Texto proporcionado

☆ ☆ ☆

Dies Domini

DOMINGO V DE PASCUA: “Yo soy la vid, ustedes las ramas”

 

I. LA PALABRA DE DIOS

Hech 9, 26-31: “Andaba con ellos por Jerusalén, predicando valientemente en el nombre del Señor”

En aquellos días, llegado Pablo a Jerusalén, trataba de jun­tarse con los discípulos, pero todos le tenían miedo, porque no se fiaban de que fuera realmente discípulo. Entonces Bernabé se lo presentó a los Apóstoles.

Saulo les contó cómo había visto al Señor en el camino, lo que le había dicho y cómo en Damasco había predicado públicamente el nombre de Jesús.

Saulo se quedó con ellos y se movía libremente en Jerusalén, predicando públicamente el nombre del Señor. Hablaba y discutía también con los judíos de lengua griega, que se propusieron ma­tarlo. Al enterarse los hermanos, lo bajaron a Cesarea y de allí lo enviaron a Tarso.

La Iglesia gozaba de paz en toda Judea, Galilea y Samaria. Se iba construyendo y progresaba en fidelidad al Señor, y se multi­plicaba, animada por el Espíritu Santo.

Sal 21, 26-32: “El Señor es mi alabanza en la gran asamblea”

Cumpliré mis votos delante de tus fieles.
Los desvalidos comerán hasta saciarse,
alabarán al Señor los que lo buscan:
viva su corazón por siempre.

Lo recordarán y volverán al Señor
hasta de los confines del orbe;
en su presencia se postrarán
las familias de los pueblos.
Ante Él se postrarán las cenizas de la tumba,
ante Él se inclinarán los que bajan al polvo.

Me hará vivir para Él, mi descendencia le servirá,
hablarán del Señor a la generación futura,
contarán su justicia al pueblo que ha de nacer:
todo lo que hizo el Señor.

1Jn 3, 18-24: “Quien guarda sus mandamientos permanece en Dios y Dios en él”

Hijos míos, no amemos de palabra y de boca, sino de verdad y con obras.

En esto conoceremos que somos de la verdad y tendremos nuestra conciencia tranquila ante Él, en caso de que nos conde­ne nuestra conciencia, pues Dios es mayor que nuestra concien­cia y conoce todo.

☆ ☆ ☆

Registros proporcionados
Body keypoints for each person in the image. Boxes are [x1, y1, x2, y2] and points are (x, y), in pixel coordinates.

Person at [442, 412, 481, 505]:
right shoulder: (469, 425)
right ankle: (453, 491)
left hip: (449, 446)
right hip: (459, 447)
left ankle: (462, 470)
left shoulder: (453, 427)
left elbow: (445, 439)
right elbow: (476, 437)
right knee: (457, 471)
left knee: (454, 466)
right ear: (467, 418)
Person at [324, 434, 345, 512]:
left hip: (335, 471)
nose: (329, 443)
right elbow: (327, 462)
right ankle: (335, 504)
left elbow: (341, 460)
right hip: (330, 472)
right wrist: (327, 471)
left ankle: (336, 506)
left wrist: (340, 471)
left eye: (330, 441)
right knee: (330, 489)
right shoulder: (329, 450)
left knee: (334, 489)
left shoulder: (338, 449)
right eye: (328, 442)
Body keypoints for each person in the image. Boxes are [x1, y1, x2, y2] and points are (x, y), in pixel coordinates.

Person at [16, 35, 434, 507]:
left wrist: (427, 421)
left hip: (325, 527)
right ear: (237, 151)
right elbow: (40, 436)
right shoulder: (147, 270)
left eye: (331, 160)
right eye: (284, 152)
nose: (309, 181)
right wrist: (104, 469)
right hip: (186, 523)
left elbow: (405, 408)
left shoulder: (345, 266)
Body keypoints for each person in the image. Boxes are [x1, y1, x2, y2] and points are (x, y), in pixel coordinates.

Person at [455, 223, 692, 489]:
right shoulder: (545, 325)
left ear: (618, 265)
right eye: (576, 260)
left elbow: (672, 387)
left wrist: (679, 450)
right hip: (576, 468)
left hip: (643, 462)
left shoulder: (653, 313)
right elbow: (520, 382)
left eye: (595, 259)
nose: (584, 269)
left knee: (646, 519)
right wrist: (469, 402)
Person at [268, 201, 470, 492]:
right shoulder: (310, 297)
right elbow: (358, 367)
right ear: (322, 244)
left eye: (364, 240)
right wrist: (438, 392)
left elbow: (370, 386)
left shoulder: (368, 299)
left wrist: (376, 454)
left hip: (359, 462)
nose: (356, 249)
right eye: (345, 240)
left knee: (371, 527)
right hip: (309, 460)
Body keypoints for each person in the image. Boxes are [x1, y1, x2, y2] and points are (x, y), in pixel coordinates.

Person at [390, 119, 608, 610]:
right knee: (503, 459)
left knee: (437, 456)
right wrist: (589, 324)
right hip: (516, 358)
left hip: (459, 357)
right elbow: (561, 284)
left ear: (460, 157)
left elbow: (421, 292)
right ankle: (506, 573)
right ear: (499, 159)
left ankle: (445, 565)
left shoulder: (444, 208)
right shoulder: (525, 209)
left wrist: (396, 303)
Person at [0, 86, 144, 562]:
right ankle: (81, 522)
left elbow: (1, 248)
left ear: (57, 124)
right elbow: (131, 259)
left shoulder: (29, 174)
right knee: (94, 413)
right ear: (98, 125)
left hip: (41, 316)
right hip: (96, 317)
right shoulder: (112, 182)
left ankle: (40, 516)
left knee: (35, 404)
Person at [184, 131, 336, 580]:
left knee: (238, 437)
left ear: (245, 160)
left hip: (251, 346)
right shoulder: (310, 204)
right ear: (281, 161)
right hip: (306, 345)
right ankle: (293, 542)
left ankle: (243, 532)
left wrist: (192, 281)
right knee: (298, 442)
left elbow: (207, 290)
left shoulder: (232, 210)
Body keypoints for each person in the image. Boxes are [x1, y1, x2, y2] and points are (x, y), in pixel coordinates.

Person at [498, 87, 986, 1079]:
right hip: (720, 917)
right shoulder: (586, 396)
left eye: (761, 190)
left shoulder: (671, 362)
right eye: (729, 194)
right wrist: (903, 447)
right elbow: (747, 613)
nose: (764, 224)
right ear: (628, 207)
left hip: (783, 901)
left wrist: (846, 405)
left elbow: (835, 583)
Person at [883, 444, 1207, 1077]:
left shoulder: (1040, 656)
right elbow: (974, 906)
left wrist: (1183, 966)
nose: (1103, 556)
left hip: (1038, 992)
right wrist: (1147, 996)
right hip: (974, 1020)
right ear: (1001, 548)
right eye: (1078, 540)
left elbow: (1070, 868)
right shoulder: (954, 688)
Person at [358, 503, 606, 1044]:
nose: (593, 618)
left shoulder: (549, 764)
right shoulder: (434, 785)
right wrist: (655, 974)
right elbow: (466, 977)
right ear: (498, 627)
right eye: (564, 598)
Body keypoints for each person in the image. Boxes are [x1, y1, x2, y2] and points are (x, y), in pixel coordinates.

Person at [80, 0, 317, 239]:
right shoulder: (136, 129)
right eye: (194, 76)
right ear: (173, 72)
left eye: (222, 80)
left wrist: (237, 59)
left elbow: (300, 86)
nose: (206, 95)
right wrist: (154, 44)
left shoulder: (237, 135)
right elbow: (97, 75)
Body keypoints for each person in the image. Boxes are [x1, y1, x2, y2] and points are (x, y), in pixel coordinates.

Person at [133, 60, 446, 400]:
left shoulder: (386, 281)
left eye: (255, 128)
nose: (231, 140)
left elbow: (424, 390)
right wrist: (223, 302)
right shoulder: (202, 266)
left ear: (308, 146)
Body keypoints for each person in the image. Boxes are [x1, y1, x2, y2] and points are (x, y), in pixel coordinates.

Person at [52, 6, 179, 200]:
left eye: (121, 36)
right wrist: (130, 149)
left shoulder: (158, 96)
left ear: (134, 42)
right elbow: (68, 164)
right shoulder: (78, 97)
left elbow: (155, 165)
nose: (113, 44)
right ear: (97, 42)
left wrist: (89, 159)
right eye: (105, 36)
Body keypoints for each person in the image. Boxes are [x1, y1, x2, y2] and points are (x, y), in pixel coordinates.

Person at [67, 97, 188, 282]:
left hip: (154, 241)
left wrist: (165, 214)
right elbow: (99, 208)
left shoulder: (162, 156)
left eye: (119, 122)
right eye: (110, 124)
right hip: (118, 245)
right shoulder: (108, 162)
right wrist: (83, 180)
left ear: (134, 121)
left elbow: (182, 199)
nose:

☆ ☆ ☆

Qué hacer
- 1) Reproduce sin cambios el fragmento del texto sobre las lecturas del quinto domingo de Pascua que va de "DOMINGO V DE" a "enviaron a Tarso.", ambos incluidos.
- 2) Prosigue el texto sobre las lecturas del quinto domingo de Pascua a partir de su última frase.

Problemas resueltos
- 1)
DOMINGO V DE PASCUA: “Yo soy la vid, ustedes las ramas”

 

I. LA PALABRA DE DIOS

Hech 9, 26-31: “Andaba con ellos por Jerusalén, predicando valientemente en el nombre del Señor”

En aquellos días, llegado Pablo a Jerusalén, trataba de jun­tarse con los discípulos, pero todos le tenían miedo, porque no se fiaban de que fuera realmente discípulo. Entonces Bernabé se lo presentó a los Apóstoles.

Saulo les contó cómo había visto al Señor en el camino, lo que le había dicho y cómo en Damasco había predicado públicamente el nombre de Jesús.

Saulo se quedó con ellos y se movía libremente en Jerusalén, predicando públicamente el nombre del Señor. Hablaba y discutía también con los judíos de lengua griega, que se propusieron ma­tarlo. Al enterarse los hermanos, lo bajaron a Cesarea y de allí lo enviaron a Tarso.

- 2)
Queridos, si la conciencia no nos condena, tenemos plena con­fianza ante Dios. Y cuanto pidamos lo recibimos de Él, porque guar­damos sus mandamientos y hacemos lo que le agrada.

Y éste es su mandamiento: que creamos en el nombre de su Hijo, Jesucristo, y que nos amemos unos a otros, tal como nos lo mandó.

Quien guarda sus mandamientos permanece en Dios, y Dios en él; en esto conocemos que permanece en nosotros: por el Espíritu que nos ha dado.

Jn 15, 1-8: “El que permanece en mí y yo en él, ese da fruto abundante”

En aquel tiempo, dijo Jesús a sus discípulos:

— «Yo soy la verdadera vid, y mi Padre es el viñador.

Si alguna de mis ramas no da fruto, Él la arranca; y poda las que dan fruto, para que den más fruto.

Ustedes ya están limpios por las palabras que les he hablado; permanezcan en mí, y yo permaneceré en ustedes.

Como la rama no puede producir frutos por sí misma, si no permanece en la vid, así tampoco pueden ustedes producir fruto si no permanecen en mí.

Yo soy la vid, ustedes las ramas; el que permanece en mí y yo en él, ése da fruto abundante; porque sin mí no pueden hacer nada.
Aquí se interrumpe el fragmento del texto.